Amma Syncletica and the Disciple Who Could No Longer Do What She Once Did



A sister came to Amma Syncletica and said:


“Mother, my body has become my prison. I cannot walk as I once did. I tire quickly. Pain accompanies me day and night. My memory fails me. I cannot pray with the fervor I had in my youth. I have become useless, and a great sadness has come upon me.”
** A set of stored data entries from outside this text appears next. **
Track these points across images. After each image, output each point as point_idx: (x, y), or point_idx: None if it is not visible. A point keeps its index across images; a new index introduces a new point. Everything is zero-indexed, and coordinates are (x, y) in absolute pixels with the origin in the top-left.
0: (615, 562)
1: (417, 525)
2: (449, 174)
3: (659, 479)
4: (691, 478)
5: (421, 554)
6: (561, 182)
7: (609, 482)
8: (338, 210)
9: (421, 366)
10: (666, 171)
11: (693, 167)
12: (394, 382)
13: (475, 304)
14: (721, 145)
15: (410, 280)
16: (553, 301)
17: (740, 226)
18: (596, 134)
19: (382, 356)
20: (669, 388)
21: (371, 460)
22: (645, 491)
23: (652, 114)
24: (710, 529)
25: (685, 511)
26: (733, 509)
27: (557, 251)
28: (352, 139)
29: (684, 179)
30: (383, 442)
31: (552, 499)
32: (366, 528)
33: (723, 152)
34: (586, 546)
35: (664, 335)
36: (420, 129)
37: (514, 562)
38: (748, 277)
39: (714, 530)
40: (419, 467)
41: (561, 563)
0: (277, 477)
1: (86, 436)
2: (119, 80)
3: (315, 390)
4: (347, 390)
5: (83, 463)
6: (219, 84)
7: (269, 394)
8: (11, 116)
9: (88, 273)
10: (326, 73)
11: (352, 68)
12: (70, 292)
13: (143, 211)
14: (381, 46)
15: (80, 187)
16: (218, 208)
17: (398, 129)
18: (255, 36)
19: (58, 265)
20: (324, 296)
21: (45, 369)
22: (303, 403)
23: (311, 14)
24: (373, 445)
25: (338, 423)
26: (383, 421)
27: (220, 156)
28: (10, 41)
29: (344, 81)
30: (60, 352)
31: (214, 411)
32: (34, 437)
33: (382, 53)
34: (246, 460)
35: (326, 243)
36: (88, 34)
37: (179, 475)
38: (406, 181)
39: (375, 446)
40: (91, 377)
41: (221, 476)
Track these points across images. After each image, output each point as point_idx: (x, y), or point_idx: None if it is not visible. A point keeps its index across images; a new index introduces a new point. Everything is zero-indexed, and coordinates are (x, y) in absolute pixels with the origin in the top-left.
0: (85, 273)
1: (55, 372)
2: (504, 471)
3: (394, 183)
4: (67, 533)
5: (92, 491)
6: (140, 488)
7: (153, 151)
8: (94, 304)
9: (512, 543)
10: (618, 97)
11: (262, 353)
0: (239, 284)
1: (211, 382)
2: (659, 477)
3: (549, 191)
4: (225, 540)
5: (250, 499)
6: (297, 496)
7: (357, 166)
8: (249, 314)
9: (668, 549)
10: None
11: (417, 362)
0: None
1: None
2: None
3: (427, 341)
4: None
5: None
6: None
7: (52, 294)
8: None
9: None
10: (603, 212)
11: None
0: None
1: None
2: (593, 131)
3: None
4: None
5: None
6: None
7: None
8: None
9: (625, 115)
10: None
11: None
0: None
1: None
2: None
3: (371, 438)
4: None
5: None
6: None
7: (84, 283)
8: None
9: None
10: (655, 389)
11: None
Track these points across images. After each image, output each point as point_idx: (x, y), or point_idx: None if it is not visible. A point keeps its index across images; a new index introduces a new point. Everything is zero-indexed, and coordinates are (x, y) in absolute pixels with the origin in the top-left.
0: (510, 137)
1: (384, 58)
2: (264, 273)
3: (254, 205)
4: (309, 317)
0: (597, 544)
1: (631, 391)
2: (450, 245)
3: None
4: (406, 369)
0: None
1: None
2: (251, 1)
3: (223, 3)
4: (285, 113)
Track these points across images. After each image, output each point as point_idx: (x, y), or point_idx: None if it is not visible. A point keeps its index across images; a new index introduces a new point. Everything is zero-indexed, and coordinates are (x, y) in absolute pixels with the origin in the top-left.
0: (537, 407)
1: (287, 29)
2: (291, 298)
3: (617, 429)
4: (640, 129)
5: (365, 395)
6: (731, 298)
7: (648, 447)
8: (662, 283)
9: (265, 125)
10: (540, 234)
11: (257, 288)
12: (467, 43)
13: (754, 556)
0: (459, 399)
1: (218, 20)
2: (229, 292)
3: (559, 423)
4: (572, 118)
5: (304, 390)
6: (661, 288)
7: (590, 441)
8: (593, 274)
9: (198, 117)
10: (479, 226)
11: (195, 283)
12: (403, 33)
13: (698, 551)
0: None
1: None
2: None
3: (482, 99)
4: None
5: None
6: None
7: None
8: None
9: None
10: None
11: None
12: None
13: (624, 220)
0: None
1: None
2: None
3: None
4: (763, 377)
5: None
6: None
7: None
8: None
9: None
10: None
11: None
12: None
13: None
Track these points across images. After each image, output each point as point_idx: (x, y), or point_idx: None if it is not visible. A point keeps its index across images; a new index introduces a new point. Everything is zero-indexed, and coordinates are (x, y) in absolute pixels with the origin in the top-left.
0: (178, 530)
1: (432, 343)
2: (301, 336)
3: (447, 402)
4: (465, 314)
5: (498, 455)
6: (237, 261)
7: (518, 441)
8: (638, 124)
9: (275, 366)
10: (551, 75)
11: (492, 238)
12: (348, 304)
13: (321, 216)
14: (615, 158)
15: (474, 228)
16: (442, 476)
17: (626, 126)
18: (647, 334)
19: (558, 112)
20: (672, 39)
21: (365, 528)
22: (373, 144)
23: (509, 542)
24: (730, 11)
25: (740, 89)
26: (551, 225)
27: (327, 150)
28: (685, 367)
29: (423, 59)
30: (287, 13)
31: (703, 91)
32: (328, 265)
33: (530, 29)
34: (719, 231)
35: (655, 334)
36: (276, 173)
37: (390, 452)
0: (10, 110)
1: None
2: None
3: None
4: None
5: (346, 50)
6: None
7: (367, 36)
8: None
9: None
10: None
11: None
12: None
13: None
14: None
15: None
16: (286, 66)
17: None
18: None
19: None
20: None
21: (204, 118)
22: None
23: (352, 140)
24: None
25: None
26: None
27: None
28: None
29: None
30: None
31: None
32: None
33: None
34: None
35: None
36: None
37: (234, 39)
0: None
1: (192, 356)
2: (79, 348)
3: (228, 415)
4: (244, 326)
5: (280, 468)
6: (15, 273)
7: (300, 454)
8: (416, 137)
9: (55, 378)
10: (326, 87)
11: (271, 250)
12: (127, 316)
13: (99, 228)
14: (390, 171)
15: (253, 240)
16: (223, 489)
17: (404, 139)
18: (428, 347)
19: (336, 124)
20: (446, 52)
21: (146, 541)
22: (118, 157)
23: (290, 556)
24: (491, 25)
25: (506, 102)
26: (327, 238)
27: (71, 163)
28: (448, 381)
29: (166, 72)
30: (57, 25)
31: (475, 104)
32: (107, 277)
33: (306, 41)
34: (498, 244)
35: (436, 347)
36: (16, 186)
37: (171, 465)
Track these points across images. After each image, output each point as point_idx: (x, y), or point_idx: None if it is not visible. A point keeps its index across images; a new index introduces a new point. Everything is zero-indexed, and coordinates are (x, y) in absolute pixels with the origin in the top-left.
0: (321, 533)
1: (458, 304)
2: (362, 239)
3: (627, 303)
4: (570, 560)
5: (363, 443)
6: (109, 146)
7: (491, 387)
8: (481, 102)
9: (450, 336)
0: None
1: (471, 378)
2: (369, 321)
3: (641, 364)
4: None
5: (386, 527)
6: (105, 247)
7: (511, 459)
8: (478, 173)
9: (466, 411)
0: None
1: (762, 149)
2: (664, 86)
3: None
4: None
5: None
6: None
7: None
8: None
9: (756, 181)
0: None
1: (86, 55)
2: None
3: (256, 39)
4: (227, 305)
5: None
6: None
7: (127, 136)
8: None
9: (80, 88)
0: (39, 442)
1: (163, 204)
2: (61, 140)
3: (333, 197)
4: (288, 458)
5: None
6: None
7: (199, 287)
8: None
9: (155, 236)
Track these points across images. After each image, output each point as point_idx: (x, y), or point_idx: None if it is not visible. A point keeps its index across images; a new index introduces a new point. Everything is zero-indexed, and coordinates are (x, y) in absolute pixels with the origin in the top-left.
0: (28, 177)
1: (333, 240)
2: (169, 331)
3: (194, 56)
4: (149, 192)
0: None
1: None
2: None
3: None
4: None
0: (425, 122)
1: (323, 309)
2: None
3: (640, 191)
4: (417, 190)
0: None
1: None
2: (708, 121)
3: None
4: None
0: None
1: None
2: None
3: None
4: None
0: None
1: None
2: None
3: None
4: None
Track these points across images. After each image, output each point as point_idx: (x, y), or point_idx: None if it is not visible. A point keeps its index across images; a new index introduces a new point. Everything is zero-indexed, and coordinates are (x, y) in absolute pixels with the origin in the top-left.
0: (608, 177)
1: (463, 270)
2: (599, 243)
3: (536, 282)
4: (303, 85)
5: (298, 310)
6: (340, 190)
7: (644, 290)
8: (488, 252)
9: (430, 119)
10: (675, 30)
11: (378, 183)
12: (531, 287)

The Amma looked at her for a long while and said:


“Who told you that your value was in your strength?”


The sister answered:


“I do not know, Mother. Yet I feel as though I have become less.”


The Amma said:


“You have not become less. You have become poor. There is a difference.”


The sister wept.


The Amma continued:


“When you were young and strong, you could labor, keep vigils, and help others. You could move from place to place and complete many tasks. But now God is taking from you every coin with which you purchased your identity.”


The sister said:


“Then why does it hurt so much?”


The Amma replied:


“Because every idol screams as it dies.”


The sister said:


“Mother, I am ashamed of my sadness.”


The Amma answered:


“Do not be ashamed of your tears. Be ashamed only if you cling to the illusion that you should never have become weak.”


Again the sister said:


“But I cannot accept it. I remember who I was.”


The Amma said:


“No, child. You remember who you imagined yourself to be. The body was always passing away. You simply did not notice its passing.”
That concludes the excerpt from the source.